Supplied records

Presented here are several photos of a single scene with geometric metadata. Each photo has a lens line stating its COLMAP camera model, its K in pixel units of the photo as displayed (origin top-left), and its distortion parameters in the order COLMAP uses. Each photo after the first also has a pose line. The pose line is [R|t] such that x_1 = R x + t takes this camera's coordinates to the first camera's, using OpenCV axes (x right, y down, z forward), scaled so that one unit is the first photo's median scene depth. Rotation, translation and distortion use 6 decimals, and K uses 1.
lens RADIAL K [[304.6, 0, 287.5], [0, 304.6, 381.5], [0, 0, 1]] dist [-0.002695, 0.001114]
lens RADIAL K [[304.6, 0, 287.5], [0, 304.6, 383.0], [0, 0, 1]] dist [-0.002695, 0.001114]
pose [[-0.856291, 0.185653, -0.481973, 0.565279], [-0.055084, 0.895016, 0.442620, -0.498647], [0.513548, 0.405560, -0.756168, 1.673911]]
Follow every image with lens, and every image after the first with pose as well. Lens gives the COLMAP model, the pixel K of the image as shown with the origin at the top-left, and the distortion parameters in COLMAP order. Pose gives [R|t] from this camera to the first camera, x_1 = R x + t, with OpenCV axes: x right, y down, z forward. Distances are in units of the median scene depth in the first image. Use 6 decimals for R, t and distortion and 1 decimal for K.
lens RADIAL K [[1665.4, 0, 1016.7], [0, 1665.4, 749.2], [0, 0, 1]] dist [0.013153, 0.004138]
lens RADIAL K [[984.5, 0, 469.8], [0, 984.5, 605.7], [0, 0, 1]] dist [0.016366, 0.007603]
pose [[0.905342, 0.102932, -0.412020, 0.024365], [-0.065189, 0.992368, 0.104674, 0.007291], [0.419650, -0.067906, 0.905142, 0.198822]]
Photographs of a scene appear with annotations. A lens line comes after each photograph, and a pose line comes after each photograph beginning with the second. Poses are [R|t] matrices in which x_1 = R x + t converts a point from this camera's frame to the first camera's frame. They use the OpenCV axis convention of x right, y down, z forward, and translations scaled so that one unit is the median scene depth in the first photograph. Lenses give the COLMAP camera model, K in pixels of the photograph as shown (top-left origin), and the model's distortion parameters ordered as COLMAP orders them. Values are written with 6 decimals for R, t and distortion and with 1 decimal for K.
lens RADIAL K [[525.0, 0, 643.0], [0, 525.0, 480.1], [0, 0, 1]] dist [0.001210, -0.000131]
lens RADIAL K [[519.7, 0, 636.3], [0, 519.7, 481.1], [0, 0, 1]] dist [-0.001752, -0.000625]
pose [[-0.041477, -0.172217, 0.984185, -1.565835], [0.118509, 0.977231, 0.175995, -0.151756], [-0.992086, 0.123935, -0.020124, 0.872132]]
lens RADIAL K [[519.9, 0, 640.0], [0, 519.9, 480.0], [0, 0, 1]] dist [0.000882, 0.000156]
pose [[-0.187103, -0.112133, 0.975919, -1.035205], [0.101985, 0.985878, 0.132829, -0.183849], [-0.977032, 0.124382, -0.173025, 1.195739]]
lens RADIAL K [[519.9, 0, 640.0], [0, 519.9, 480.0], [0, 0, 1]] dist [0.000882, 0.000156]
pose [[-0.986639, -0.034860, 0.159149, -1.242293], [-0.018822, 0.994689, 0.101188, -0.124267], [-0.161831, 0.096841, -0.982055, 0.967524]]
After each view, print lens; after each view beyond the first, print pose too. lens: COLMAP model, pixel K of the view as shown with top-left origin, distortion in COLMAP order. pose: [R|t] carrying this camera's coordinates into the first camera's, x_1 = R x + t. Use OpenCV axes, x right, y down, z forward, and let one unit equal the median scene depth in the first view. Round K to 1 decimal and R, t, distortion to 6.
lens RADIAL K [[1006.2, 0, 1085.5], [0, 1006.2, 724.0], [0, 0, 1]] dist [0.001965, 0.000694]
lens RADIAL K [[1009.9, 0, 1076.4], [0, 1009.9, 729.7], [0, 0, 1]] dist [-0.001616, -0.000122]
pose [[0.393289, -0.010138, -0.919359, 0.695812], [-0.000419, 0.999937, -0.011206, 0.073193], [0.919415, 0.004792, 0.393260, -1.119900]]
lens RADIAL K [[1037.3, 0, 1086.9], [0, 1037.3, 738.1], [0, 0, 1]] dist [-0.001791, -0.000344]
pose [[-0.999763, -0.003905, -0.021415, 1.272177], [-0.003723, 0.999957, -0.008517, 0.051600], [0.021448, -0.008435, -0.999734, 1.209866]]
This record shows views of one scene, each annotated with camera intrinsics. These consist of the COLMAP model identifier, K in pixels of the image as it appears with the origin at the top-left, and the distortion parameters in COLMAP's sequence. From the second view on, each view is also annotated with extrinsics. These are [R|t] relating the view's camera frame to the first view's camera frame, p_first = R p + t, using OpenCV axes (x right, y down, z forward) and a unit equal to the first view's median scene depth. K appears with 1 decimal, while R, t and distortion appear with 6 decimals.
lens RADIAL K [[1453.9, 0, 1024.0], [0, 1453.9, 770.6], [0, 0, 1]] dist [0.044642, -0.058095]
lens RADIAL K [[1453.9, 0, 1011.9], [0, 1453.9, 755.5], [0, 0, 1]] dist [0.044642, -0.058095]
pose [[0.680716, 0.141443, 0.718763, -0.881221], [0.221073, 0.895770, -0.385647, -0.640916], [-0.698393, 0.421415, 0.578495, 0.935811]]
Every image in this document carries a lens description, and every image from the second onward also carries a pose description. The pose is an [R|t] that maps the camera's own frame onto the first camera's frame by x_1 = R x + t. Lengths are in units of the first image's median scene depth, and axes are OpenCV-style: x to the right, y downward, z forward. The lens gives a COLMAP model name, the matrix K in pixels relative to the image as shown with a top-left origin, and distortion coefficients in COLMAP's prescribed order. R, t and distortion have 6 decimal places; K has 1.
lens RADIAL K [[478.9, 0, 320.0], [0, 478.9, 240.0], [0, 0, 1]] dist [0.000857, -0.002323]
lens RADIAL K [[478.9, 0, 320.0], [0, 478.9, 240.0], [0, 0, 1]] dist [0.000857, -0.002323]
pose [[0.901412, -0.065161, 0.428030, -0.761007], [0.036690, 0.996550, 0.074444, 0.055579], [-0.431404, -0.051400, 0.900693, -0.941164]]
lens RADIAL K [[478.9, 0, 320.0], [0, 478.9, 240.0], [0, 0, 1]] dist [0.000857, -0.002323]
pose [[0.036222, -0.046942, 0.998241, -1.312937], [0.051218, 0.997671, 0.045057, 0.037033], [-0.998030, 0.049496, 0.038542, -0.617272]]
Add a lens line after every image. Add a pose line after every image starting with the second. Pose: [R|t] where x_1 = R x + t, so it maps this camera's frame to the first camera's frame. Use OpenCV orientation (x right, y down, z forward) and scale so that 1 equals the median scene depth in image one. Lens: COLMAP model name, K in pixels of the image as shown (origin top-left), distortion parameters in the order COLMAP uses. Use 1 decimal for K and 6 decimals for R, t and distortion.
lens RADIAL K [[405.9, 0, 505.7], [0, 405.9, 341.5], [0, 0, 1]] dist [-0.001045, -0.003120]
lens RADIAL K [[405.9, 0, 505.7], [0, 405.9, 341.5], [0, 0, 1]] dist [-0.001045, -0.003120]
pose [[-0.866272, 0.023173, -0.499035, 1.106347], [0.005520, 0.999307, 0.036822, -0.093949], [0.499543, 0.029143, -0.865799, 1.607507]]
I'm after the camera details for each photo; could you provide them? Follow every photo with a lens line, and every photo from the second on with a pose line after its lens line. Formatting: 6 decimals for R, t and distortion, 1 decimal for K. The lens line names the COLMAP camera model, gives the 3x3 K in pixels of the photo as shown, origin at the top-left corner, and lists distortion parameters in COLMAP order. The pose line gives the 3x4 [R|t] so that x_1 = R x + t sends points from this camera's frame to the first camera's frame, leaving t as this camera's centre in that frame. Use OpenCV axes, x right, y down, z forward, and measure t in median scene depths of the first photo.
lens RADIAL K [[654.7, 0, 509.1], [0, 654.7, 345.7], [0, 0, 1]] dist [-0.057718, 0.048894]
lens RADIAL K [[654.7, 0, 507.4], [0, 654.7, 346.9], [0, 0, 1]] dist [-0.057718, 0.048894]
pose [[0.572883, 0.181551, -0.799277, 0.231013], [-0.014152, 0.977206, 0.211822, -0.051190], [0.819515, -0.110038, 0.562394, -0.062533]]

What needs to be done
Repeat only the stretch of lines that begins at the line containing "I'm after the" and ends at the last line above, both included.

Solution to the exercise
I'm after the camera details for each photo; could you provide them? Follow every photo with a lens line, and every photo from the second on with a pose line after its lens line. Formatting: 6 decimals for R, t and distortion, 1 decimal for K. The lens line names the COLMAP camera model, gives the 3x3 K in pixels of the photo as shown, origin at the top-left corner, and lists distortion parameters in COLMAP order. The pose line gives the 3x4 [R|t] so that x_1 = R x + t sends points from this camera's frame to the first camera's frame, leaving t as this camera's centre in that frame. Use OpenCV axes, x right, y down, z forward, and measure t in median scene depths of the first photo.
lens RADIAL K [[654.7, 0, 509.1], [0, 654.7, 345.7], [0, 0, 1]] dist [-0.057718, 0.048894]
lens RADIAL K [[654.7, 0, 507.4], [0, 654.7, 346.9], [0, 0, 1]] dist [-0.057718, 0.048894]
pose [[0.572883, 0.181551, -0.799277, 0.231013], [-0.014152, 0.977206, 0.211822, -0.051190], [0.819515, -0.110038, 0.562394, -0.062533]]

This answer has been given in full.